En espérant devenir plus "embauchables", des jeunes copilotes professionnels déboursent plusieurs dizaines de milliers d’euros pour accumuler des heures sur des vols commerciaux, avec passagers et sans salaire.

Royal Air Maroc (RAM) est épinglé dans une enquête de l’émission « Pièces à conviction » diffusée sur la chaine française France 3, le 23 mars 2016. L’émission enquêtait sur la pratique « Pay to fly », présentée comme courante dans le secteur aérien.

L’enquête de « Pièces à conviction » met la lumière sur les agences d’intermédiation entre les jeunes pilotes et les compagnies. Un jeune pilote interviewé par les journalistes joue le jeu de la caméra cachée et filme son entretien avec une responsable de formation chez une importante agence.
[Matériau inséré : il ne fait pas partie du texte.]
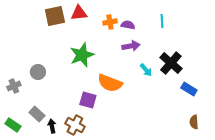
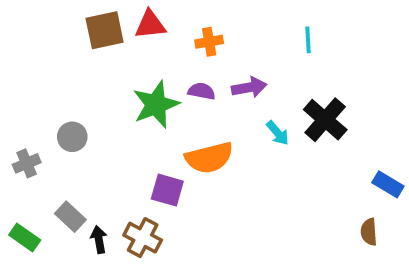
purple semicircle: (128, 25) -> (202, 91), moved
orange semicircle: (110, 83) -> (209, 158), turned -35
blue rectangle: (189, 89) -> (388, 184), moved

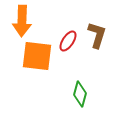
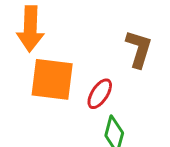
red ellipse: (68, 41) -> (100, 94), moved

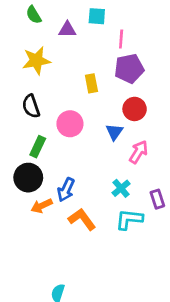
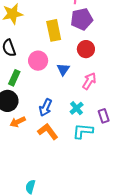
yellow rectangle: (91, 83) -> (54, 30), size x1.5
blue triangle: (114, 132) -> (63, 69), moved
blue arrow: (66, 190) -> (46, 108), moved

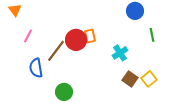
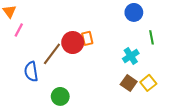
pink line: (28, 36) -> (19, 30), moved
cyan cross: (120, 53) -> (131, 56), moved

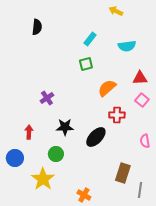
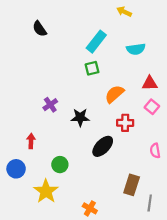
black semicircle: (37, 27) -> (40, 29), turned 140
cyan rectangle: (90, 39) -> (96, 42), size x1.5
black star: (65, 127) -> (80, 117), moved

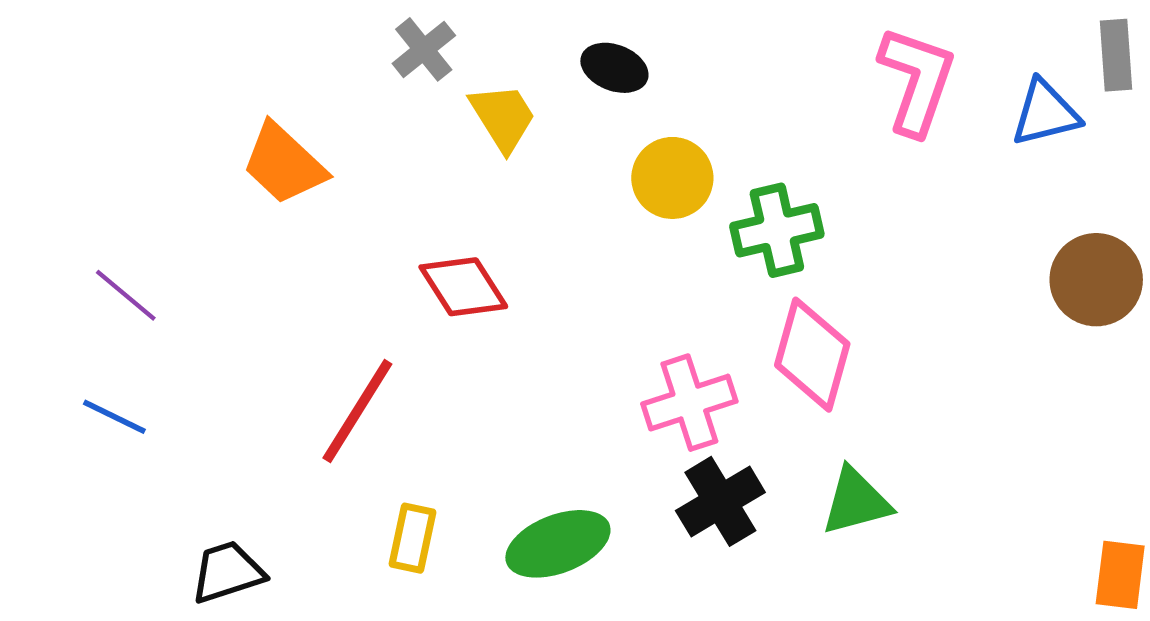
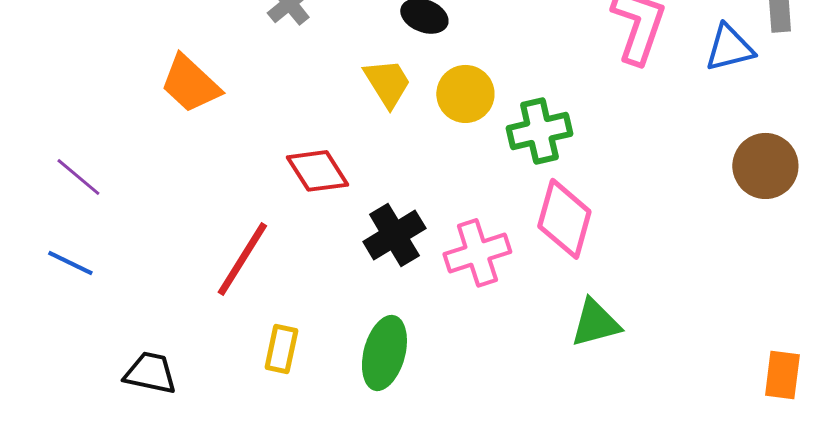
yellow trapezoid: (503, 117) -> (387, 83), moved
black cross: (720, 501) -> (394, 235), moved
green ellipse: (558, 544) -> (384, 353), turned -54
black trapezoid: (227, 572) -> (150, 373), turned 30

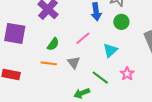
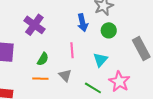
pink line: (83, 38) -> (72, 50), turned -49
pink star: (127, 74) -> (119, 81), size x1.5

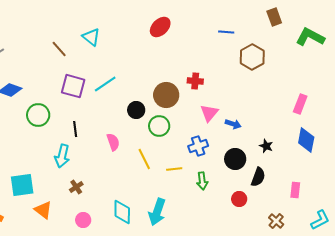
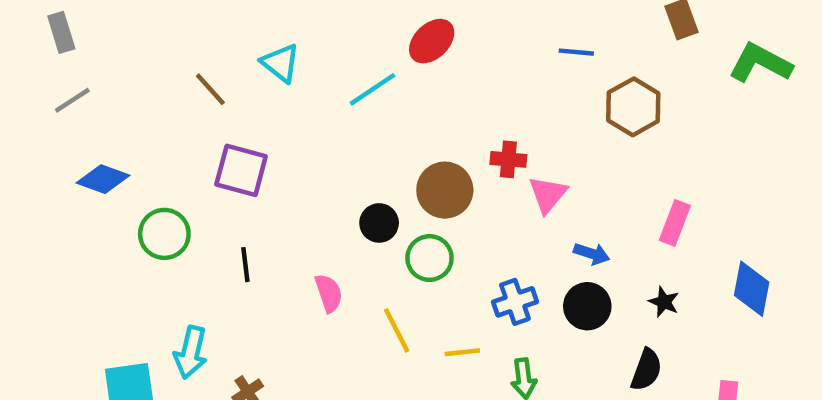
cyan line: (105, 84) -> (373, 89), moved
pink rectangle: (300, 104) -> (675, 223), moved
pink triangle: (209, 113) -> (548, 194), moved
cyan arrow: (62, 156) -> (191, 352), moved
black circle: (235, 159) -> (587, 306), moved

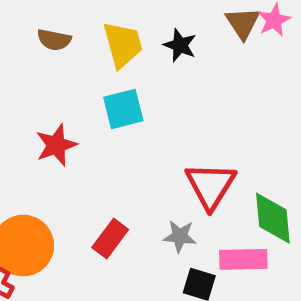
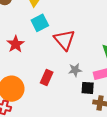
red triangle: (211, 186) -> (64, 40), moved

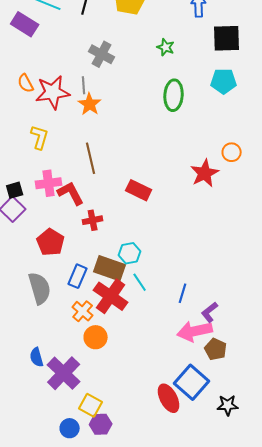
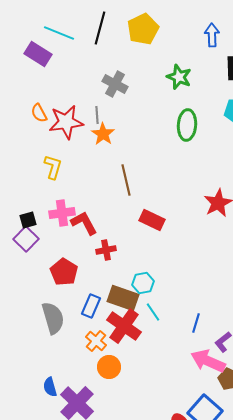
green star: (166, 47) -> (179, 77), size x1.4
brown line: (91, 158) -> (126, 180), moved
pink arrow: (195, 331) -> (208, 361), turned 36

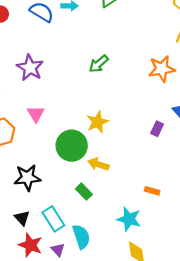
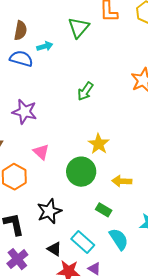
yellow arrow: (98, 164) -> (122, 181), moved
cyan semicircle: (81, 237) -> (119, 239), moved

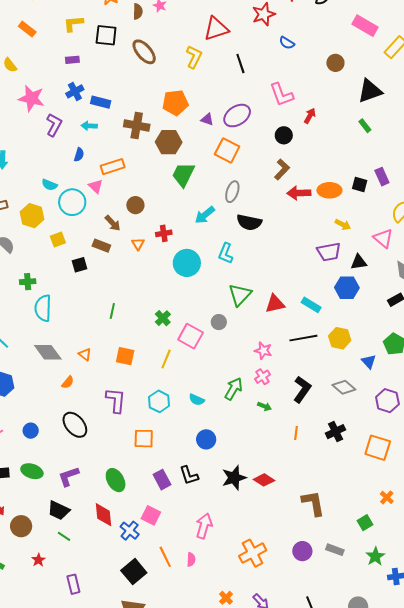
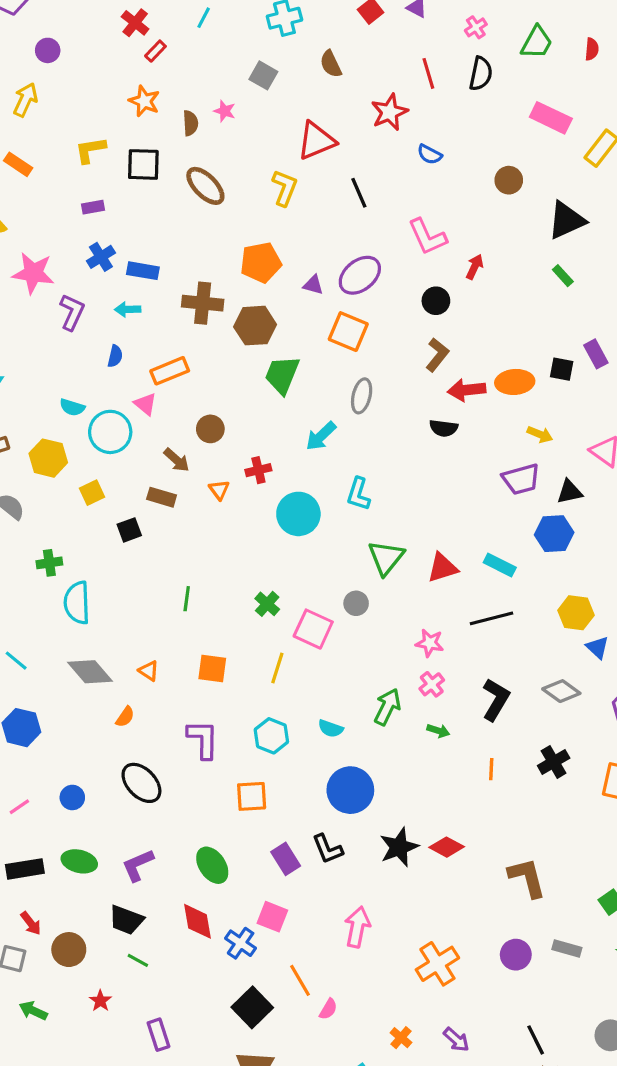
black semicircle: (249, 222) -> (444, 428), moved, size x0.7
yellow hexagon: (340, 338) -> (576, 613), moved
blue circle: (206, 439) -> (350, 790), size x1.5
pink semicircle: (191, 559) -> (328, 1009), moved, turned 32

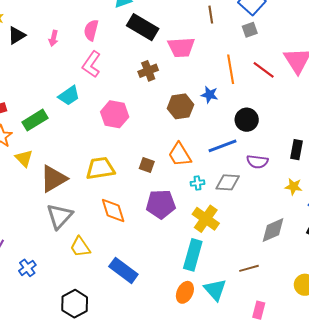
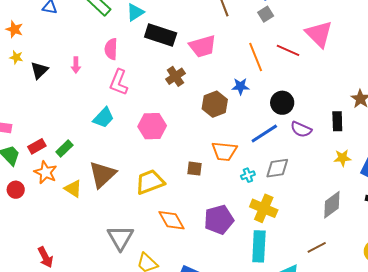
green rectangle: (35, 120) -> (64, 148), moved, size x0.7
orange trapezoid: (180, 155) -> (224, 151), turned -40
purple semicircle: (257, 162) -> (301, 129), moved, turned 30
brown triangle: (53, 179) -> (102, 174), moved
purple pentagon: (161, 204) -> (219, 220), moved

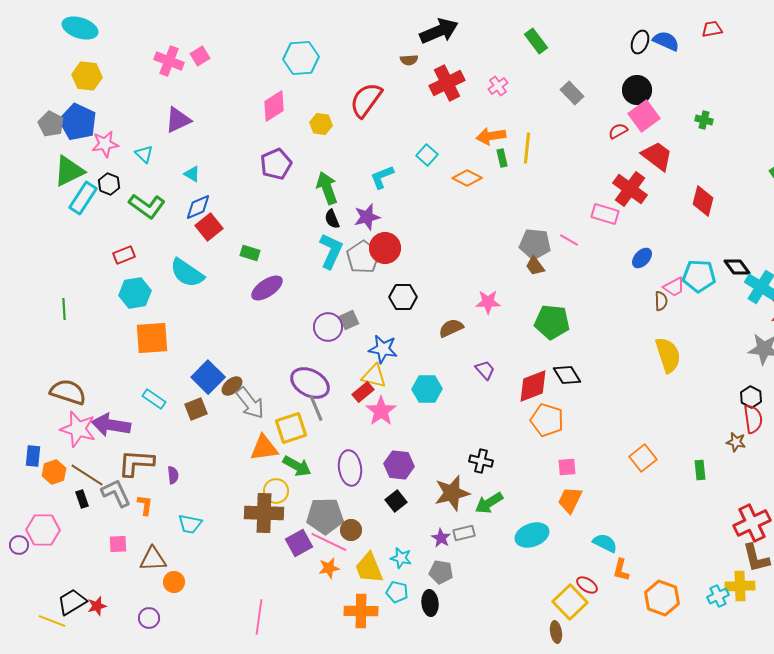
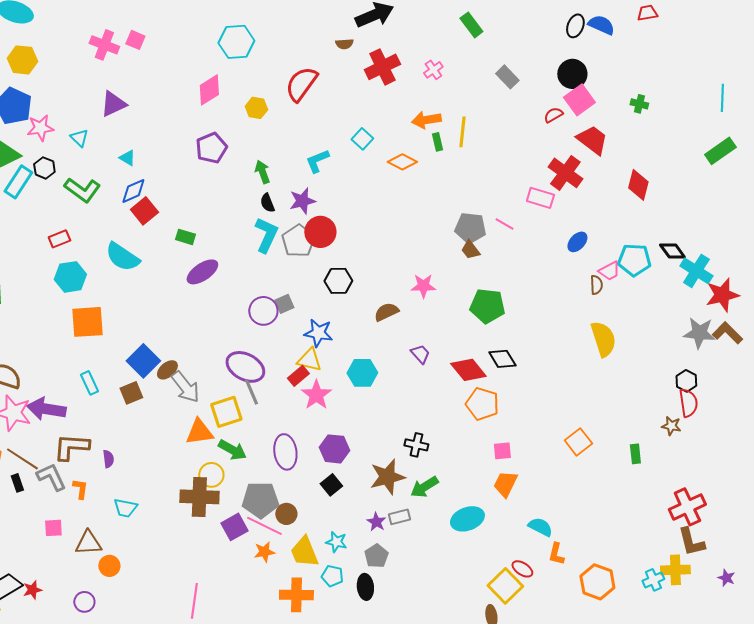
pink square: (200, 56) -> (135, 40), turned -36
green arrow: (327, 188) -> (262, 172), size x0.7
red diamond: (533, 386) -> (468, 370), turned 72
cyan rectangle: (154, 399) -> (89, 383), turned 30
gray pentagon: (441, 572) -> (376, 556), turned 30

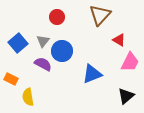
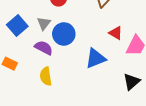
red triangle: (119, 40) -> (116, 33), moved
yellow semicircle: (28, 97) -> (46, 76), moved

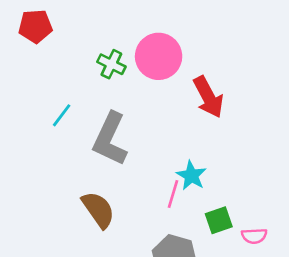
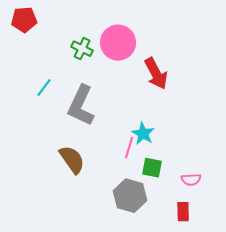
green square: (219, 220) -> (152, 168), moved, turned 30

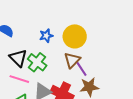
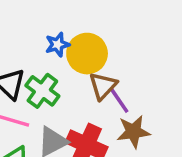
yellow circle: (75, 36) -> (87, 54), moved

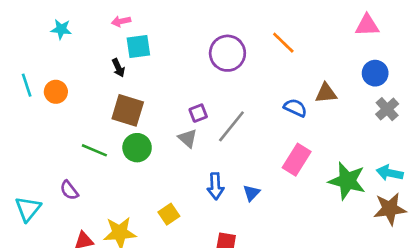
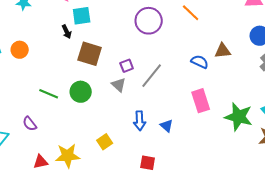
brown square: (128, 110) -> (90, 54), moved
pink rectangle: (297, 160) -> (201, 101), turned -50
blue triangle: (251, 193) -> (167, 126), turned -32

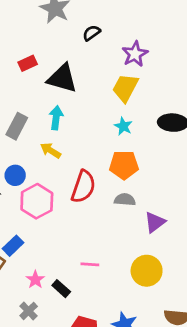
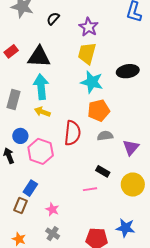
cyan arrow: (56, 118) -> (41, 87), size x1.4
cyan star: (123, 126) -> (92, 82), size x1.6
black rectangle: (61, 289) -> (103, 171), moved

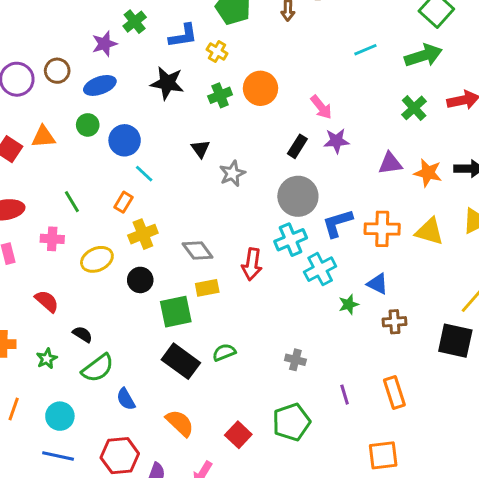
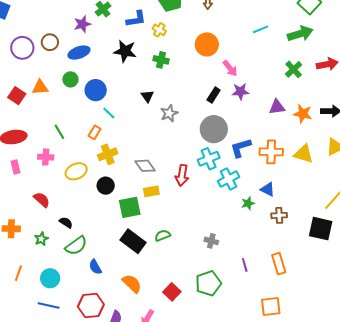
orange circle: (260, 88) -> (207, 44), moved
green cross: (220, 95) -> (161, 60), turned 35

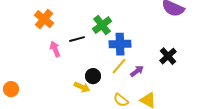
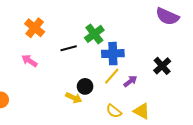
pink arrow: (55, 49) -> (29, 61), moved, turned -35

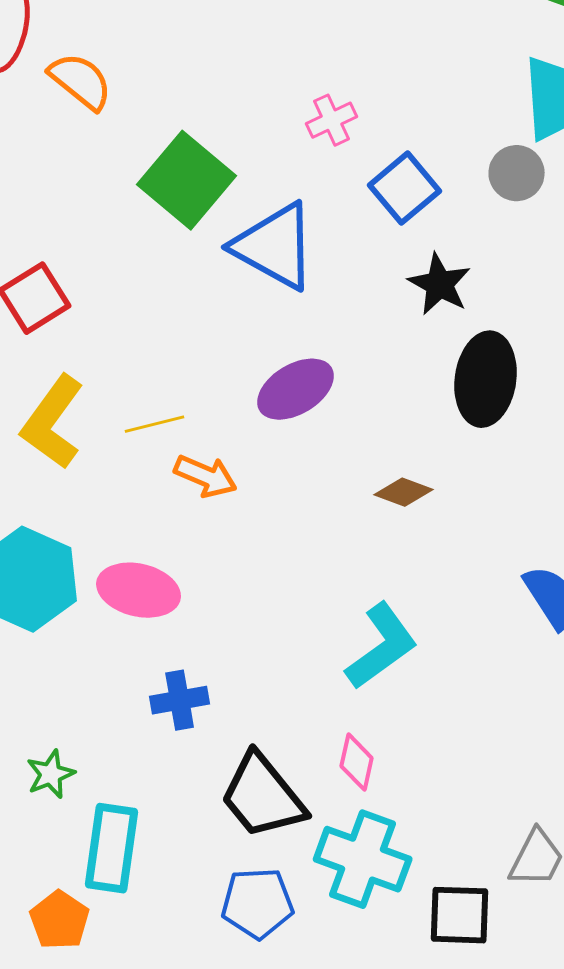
Il ne faut pas attendre longtemps avant que la compagnie marocaine RAM soit citée. « Nous avons un programme de 500 heure au Maroc avec la RAM sur des vols en provenance du Maroc et à destination de l’Europe », avance la responsable formation. Elle ajoute que trois pilotes sont déjà en formation au Maroc. « Nous espérons que, très bientôt, ils nous prendront d’autres pilotes ». Le jeune pilote doit s’acquitter des 62.500 euros demandés par la compagnie s’il veut intégrer le programme. La pratique serait légale au Maroc.

Mais ce qui enfonce le clou c’est que la responsable de l’agence n’hésite pas à préciser que pour le cas de la RAM contrairement à d’autres compagnies « aucune évaluation préalable n’est réalisée. Vous payez et vous commencez ».


Les journalistes affirment avoir contacté la compagnie nationale marocaine sans succès. L’image de la RAM prend un sacré coup surtout que les journalistes relient cette pratique à certains accidents aériens.